[Start of section]

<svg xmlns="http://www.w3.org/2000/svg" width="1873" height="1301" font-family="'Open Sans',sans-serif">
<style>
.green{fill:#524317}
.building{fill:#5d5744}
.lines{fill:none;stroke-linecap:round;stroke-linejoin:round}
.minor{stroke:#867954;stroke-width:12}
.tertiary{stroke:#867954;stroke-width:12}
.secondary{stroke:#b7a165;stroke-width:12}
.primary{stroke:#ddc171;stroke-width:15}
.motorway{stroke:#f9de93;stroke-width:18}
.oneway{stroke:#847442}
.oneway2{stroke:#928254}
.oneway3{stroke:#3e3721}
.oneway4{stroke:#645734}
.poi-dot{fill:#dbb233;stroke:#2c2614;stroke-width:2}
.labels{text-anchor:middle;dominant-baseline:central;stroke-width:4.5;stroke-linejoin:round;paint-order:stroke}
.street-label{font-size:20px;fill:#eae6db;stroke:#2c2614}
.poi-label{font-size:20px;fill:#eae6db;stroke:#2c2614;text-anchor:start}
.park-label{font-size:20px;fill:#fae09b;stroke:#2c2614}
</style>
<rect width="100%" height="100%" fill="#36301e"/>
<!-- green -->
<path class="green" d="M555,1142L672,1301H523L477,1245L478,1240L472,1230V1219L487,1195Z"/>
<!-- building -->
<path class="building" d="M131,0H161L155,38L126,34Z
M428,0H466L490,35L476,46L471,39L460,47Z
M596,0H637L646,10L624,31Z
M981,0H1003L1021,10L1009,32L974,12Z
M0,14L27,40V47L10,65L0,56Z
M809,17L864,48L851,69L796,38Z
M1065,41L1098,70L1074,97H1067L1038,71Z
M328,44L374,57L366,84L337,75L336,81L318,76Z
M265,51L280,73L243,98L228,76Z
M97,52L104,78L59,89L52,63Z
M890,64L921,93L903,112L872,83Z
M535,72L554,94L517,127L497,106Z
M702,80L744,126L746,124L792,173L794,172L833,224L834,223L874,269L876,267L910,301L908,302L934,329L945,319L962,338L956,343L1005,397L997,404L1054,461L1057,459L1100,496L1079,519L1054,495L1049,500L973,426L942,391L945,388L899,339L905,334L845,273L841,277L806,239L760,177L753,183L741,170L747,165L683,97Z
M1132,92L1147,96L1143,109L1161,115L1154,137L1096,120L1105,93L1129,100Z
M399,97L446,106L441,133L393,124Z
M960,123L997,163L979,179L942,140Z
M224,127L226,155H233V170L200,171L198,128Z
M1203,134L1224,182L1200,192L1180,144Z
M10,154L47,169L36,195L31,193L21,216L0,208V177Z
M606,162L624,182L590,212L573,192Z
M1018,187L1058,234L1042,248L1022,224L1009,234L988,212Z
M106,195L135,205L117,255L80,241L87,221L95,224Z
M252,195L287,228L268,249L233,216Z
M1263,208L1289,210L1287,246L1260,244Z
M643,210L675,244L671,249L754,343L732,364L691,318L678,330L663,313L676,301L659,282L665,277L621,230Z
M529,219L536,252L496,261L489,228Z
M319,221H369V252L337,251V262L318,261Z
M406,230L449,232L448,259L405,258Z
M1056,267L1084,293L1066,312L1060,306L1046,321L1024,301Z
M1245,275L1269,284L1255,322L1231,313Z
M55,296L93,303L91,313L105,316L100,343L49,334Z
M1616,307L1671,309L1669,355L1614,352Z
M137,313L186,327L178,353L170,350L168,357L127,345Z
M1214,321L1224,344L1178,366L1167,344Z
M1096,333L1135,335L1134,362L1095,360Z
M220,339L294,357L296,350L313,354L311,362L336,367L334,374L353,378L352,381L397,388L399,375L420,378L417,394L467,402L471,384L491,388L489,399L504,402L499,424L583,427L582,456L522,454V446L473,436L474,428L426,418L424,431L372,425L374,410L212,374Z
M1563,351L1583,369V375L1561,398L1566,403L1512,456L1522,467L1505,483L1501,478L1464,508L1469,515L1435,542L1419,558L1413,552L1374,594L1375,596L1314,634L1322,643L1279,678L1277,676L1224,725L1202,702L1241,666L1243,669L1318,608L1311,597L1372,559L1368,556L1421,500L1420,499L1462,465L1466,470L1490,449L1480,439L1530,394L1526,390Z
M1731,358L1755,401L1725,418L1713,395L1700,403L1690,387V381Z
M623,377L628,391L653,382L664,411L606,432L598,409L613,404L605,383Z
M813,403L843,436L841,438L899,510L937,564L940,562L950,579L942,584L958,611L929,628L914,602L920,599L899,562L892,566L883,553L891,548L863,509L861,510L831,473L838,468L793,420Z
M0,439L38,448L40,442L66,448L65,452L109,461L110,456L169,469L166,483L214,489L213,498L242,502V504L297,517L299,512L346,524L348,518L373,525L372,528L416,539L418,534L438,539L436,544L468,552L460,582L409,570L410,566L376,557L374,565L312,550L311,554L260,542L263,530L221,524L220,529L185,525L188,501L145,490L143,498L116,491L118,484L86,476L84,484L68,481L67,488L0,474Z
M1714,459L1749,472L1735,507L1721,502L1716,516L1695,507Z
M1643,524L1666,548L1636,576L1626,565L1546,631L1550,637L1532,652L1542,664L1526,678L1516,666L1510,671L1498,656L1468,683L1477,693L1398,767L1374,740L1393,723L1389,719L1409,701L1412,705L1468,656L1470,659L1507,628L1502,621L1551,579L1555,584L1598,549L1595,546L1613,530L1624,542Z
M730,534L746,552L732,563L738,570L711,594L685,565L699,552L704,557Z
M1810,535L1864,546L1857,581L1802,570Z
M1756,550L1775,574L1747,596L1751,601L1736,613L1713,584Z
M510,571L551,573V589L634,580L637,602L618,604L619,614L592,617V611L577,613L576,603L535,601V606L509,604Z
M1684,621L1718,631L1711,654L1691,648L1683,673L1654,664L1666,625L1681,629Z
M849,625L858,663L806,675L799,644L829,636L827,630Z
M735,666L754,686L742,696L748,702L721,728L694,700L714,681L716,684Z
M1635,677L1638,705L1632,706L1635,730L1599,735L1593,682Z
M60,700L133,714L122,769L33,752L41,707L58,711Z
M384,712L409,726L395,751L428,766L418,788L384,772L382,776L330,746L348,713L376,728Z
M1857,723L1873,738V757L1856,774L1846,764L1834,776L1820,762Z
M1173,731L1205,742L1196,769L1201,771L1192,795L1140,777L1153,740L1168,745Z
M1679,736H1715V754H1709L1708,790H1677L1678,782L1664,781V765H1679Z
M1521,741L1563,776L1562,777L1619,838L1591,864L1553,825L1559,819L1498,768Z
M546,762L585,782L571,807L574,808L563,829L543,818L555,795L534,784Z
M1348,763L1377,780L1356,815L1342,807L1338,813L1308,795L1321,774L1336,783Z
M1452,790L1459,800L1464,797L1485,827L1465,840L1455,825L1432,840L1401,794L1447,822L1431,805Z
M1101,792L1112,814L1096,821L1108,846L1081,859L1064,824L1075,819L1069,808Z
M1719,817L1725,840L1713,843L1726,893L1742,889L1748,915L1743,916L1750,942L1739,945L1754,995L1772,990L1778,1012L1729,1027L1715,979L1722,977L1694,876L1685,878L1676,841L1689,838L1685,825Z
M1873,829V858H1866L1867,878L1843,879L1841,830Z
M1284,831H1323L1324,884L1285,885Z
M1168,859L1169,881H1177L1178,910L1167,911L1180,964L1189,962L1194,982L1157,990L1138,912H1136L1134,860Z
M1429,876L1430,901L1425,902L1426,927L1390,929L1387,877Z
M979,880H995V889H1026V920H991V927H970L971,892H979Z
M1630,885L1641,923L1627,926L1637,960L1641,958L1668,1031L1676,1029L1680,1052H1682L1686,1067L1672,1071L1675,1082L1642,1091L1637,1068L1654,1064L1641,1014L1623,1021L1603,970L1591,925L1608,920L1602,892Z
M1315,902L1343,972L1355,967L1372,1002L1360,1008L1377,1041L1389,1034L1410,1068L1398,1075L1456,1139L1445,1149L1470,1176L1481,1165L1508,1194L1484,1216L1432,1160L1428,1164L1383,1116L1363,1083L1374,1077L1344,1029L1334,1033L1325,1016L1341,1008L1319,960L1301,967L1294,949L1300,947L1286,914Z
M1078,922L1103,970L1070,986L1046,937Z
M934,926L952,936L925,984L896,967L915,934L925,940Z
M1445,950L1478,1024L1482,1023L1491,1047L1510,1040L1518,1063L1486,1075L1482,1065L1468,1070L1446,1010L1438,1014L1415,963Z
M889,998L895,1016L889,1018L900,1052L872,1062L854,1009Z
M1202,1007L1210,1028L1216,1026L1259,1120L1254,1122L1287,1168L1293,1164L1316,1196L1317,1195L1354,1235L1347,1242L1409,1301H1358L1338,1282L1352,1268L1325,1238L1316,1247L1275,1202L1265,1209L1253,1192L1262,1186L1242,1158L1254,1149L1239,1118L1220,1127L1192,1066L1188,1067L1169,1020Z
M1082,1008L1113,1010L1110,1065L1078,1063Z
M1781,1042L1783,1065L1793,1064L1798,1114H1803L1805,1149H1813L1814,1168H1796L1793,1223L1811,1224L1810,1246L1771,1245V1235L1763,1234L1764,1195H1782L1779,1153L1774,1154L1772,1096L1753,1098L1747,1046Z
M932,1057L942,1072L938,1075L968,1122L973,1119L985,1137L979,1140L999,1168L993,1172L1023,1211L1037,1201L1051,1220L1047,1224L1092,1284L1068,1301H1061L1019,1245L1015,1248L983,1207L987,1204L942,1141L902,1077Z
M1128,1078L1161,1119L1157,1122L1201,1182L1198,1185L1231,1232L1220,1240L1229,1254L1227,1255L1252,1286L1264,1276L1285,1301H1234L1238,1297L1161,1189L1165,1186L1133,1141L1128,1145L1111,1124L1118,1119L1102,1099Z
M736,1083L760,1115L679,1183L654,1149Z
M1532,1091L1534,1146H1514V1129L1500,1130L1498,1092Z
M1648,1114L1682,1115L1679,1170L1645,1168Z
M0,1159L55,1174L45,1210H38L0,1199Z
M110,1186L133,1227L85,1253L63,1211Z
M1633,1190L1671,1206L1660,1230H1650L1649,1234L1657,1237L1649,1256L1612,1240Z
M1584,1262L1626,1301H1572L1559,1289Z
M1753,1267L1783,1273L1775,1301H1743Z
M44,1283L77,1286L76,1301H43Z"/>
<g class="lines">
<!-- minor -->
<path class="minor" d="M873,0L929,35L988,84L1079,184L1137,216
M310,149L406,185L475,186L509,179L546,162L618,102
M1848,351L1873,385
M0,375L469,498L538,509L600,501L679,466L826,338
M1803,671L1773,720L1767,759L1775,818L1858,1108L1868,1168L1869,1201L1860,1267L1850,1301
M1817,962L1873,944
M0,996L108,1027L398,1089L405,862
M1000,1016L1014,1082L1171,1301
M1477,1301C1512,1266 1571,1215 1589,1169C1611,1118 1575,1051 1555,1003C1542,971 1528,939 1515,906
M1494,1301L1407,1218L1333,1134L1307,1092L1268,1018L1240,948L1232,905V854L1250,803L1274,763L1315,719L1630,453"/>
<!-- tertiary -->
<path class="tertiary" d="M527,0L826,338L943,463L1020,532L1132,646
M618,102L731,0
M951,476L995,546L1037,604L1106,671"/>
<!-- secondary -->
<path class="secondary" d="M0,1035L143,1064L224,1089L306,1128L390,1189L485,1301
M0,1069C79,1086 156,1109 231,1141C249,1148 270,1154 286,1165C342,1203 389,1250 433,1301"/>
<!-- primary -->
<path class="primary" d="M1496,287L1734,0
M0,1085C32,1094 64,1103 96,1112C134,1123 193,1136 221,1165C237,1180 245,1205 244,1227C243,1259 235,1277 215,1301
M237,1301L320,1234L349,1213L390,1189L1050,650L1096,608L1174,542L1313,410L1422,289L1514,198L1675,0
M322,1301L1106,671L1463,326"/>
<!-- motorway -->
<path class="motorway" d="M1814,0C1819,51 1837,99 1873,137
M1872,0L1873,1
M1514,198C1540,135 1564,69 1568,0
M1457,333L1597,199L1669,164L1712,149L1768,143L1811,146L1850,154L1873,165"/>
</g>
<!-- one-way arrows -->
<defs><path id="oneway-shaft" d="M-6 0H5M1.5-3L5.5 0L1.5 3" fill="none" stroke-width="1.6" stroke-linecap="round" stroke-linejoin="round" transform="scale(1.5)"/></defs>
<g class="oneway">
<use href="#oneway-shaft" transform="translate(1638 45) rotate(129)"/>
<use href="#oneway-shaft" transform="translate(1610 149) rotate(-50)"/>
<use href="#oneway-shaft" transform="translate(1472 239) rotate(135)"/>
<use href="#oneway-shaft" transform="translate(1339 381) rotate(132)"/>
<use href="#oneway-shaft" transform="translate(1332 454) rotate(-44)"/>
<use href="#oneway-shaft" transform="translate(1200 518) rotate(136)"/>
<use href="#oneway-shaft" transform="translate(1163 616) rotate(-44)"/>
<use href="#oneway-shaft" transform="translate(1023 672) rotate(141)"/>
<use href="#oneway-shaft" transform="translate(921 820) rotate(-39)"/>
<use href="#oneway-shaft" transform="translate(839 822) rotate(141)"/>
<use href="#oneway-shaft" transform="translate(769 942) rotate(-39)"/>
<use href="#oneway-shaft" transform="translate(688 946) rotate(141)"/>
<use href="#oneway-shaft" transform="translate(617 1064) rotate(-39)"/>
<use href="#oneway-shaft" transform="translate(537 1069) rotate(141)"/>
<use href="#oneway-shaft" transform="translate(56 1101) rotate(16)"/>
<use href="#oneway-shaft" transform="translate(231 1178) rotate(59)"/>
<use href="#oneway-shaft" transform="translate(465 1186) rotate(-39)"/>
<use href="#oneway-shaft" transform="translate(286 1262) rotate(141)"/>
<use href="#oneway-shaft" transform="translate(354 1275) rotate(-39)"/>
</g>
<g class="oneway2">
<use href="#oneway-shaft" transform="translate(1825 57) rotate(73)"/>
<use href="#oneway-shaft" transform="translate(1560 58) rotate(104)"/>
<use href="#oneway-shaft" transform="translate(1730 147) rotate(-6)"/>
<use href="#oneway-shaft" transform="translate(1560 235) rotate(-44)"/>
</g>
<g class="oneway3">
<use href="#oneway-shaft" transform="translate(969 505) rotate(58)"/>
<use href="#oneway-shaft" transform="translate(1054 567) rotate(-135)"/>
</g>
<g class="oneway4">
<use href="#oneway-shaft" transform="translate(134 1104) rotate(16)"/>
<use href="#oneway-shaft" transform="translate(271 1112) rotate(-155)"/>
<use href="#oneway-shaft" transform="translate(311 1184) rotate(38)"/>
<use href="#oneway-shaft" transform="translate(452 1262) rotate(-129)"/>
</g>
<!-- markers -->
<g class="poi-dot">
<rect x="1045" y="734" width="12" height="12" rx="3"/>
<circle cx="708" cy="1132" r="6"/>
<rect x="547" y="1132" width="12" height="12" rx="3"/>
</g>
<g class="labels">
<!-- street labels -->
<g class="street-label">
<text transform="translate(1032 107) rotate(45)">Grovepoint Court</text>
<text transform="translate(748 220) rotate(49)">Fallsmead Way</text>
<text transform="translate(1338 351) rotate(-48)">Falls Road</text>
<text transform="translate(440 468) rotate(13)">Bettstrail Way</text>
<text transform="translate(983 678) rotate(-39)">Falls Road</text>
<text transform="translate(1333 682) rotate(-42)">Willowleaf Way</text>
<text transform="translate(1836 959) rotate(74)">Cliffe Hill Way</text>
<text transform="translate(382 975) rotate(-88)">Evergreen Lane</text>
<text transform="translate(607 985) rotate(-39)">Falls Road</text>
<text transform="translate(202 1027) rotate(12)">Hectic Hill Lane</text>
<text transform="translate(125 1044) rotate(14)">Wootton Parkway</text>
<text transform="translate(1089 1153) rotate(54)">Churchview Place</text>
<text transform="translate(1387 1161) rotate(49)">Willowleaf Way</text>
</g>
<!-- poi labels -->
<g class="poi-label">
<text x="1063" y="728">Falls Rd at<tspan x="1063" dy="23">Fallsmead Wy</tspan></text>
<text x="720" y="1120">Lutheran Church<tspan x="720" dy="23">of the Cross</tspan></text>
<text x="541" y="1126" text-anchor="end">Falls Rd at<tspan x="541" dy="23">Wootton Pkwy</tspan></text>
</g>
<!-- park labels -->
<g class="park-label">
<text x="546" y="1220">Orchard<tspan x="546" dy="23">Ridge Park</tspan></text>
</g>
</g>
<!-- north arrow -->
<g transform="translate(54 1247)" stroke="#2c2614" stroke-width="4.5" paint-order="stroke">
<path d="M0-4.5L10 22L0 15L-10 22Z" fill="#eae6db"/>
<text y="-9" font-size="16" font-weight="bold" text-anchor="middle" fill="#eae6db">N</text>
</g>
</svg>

[End of section]

Nothing but a number belongs in the answer, namely how many lines above include "order".

2